Learning from experience
Surveys of IRA rollover gifts by the Partnership for Philanthropic Planning (formerly the NCPG) show that the vast majority of such donations in 2006 and 2007 were in the form of larger gifts. Note that over 40% of IRA rollover gifts were completed in the maximum amount of $100,000. Some 74% were $25,000 or over, and 87% were $10,000 or more. (See Give & Take from November 2007 at www.sharpenet.com/gt.)
Despite e-mail blasts and direct mail to the masses, the IRA rollover in practice amounted to a welcome strategy for older donors who wished to make major current gifts while enjoying a number of tax benefits rather than just a way to bypass tax on a mandatory withdrawal.
Other motivating factors
Keep in mind that those beyond the age of 70 who can afford to make a five- or six-figure gift from retirement funds are more than likely to fall into the group of persons who still expect their heirs to experience a heavy estate tax burden at their demise. For these persons their IRA may be a relatively small portion of their total net worth even following recent market declines. They are increasingly aware that IRA and other qualified retirement plan assets will be reduced by estate taxes as well as the income tax their heirs will pay on what remains.
When considering which assets to use to fund a larger gift, it thus makes sense for some to give IRA assets rather than assets that can be transferred to heirs during lifetime and at death with less “tax attrition.”
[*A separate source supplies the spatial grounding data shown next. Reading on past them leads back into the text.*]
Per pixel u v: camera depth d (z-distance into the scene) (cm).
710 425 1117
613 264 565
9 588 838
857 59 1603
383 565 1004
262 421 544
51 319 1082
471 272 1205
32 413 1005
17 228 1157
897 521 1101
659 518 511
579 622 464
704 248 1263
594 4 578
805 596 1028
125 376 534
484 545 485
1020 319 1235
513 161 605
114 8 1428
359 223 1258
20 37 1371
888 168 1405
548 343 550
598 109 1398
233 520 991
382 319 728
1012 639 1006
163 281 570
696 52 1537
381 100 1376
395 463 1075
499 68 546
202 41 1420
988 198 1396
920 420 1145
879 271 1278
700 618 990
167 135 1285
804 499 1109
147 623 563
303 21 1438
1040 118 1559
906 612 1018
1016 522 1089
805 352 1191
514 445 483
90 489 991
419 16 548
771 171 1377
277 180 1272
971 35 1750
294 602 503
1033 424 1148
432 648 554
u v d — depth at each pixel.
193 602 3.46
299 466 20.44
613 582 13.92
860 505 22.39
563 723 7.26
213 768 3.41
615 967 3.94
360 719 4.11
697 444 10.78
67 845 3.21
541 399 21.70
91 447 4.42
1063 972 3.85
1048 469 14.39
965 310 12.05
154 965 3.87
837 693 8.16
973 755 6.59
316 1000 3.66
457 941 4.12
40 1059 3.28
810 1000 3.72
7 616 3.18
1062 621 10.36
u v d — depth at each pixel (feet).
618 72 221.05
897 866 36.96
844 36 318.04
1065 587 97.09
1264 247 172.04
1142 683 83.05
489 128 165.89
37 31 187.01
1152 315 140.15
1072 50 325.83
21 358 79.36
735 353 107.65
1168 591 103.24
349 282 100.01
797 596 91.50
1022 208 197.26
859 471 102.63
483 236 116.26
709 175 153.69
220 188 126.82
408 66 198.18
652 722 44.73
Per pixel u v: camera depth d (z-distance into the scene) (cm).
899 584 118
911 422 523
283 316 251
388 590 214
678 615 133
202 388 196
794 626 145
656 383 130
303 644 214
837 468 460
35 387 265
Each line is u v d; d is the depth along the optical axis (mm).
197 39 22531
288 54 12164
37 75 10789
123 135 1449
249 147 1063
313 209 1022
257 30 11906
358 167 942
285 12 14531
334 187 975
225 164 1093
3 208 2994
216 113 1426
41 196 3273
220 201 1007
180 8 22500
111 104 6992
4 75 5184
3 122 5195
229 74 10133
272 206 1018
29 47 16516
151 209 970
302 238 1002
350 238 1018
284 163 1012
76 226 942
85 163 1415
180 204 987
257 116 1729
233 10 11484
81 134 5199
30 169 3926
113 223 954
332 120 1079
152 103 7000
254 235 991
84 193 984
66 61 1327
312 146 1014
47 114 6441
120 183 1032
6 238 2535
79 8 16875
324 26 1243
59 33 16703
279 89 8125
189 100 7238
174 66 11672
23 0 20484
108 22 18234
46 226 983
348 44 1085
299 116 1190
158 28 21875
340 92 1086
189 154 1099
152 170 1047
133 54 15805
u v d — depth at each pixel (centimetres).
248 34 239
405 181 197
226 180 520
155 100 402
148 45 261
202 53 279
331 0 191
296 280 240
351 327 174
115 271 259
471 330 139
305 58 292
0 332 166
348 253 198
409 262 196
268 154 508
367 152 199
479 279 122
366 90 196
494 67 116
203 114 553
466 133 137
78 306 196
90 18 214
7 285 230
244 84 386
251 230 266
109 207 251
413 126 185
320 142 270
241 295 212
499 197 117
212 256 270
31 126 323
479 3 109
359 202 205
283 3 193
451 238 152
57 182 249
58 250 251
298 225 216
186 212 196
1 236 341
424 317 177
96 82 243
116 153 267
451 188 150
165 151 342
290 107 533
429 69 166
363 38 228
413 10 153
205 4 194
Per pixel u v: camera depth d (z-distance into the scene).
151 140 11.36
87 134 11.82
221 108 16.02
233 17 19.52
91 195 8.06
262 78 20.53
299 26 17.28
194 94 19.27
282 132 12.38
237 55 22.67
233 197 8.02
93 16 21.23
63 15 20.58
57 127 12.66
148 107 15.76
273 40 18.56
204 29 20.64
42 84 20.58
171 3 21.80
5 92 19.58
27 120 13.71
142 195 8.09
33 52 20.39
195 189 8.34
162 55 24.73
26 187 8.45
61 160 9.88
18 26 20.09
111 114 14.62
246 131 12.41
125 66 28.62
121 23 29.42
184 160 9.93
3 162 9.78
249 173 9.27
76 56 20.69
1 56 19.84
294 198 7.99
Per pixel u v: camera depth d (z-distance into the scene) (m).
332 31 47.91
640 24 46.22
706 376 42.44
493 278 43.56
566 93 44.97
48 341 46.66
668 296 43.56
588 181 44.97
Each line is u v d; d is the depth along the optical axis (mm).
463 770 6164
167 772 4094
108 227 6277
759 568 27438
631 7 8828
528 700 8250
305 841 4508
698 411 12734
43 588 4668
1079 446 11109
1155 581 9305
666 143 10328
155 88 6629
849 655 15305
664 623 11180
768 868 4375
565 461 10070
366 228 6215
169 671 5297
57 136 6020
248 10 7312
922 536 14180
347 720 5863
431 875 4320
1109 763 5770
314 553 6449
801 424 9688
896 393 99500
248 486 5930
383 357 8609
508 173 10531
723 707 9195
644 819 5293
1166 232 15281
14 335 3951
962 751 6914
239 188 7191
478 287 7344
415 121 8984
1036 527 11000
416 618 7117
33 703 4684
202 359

Another consideration is the fact that capital gains experienced inside qualified retirement accounts are taxed as ordinary income when withdrawn. It can make more sense for donors to give those gains away as gifts rather than have up to 35% or more consumed by tax when withdrawn. They can realize other gains outside retirement plans at tax rates as low as 15%.
The AGI factor
Other donors appreciate the fact that directing funds to charity from an IRA is a way to deal with their inability to otherwise deduct gifts because they have reached the 50% of AGI limit.
Wealthy donors often structure their investments to reduce ordinary income and keep their taxes (and their ability to take deductions) low. Any tax exempt income they receive is also not part of their AGI, further reducing the ability of some to use charitable deductions. An IRA rollover gift allows those with these concerns to make additional gifts without having to worry about AGI limitations.
Recall the special KETRA provision in 2005. This allowed donors to deduct 100% of 2005 charitable gifts of cash, waiving the 50% of AGI limitation. Subsequent IRS statistics indicate that this provision generated many times the additional gifts Congress expected. When more donors come to realize IRA gifts represent a way to give that helps with the AGI limit problems they may face with reduced incomes from investments this year, we may see increased gift activity as a result.
In some states, there is no charitable income tax deduction on the state income tax return. Thus an IRA gift will also help some donors avoid state income taxes that would be due if gifts were made from other funds.
As a result of these and other tax planning considerations, many IRA gifts have been used to make larger gifts that are often given in fulfillment of pledges to capital campaigns. In one case, a couple in their 80s each gave $100,000 in December 2006 and $100,000 in January 2007 to complete a $400,000 campaign pledge. Keep in mind that their heirs could have received as little as $145,000 had the $400,000 been left to them.
Donors give because they believe in the mission and goals of your organization. What, when, and how they give can, however, be significantly influenced by tax considerations. With or without minimum withdrawal requirements, in these challenging times gifts from IRAs continue to offer a very efficient way for wealthier older donors to make gifts while maximizing their after-tax income today and preserving more of their assets for the future enjoyment of their heirs.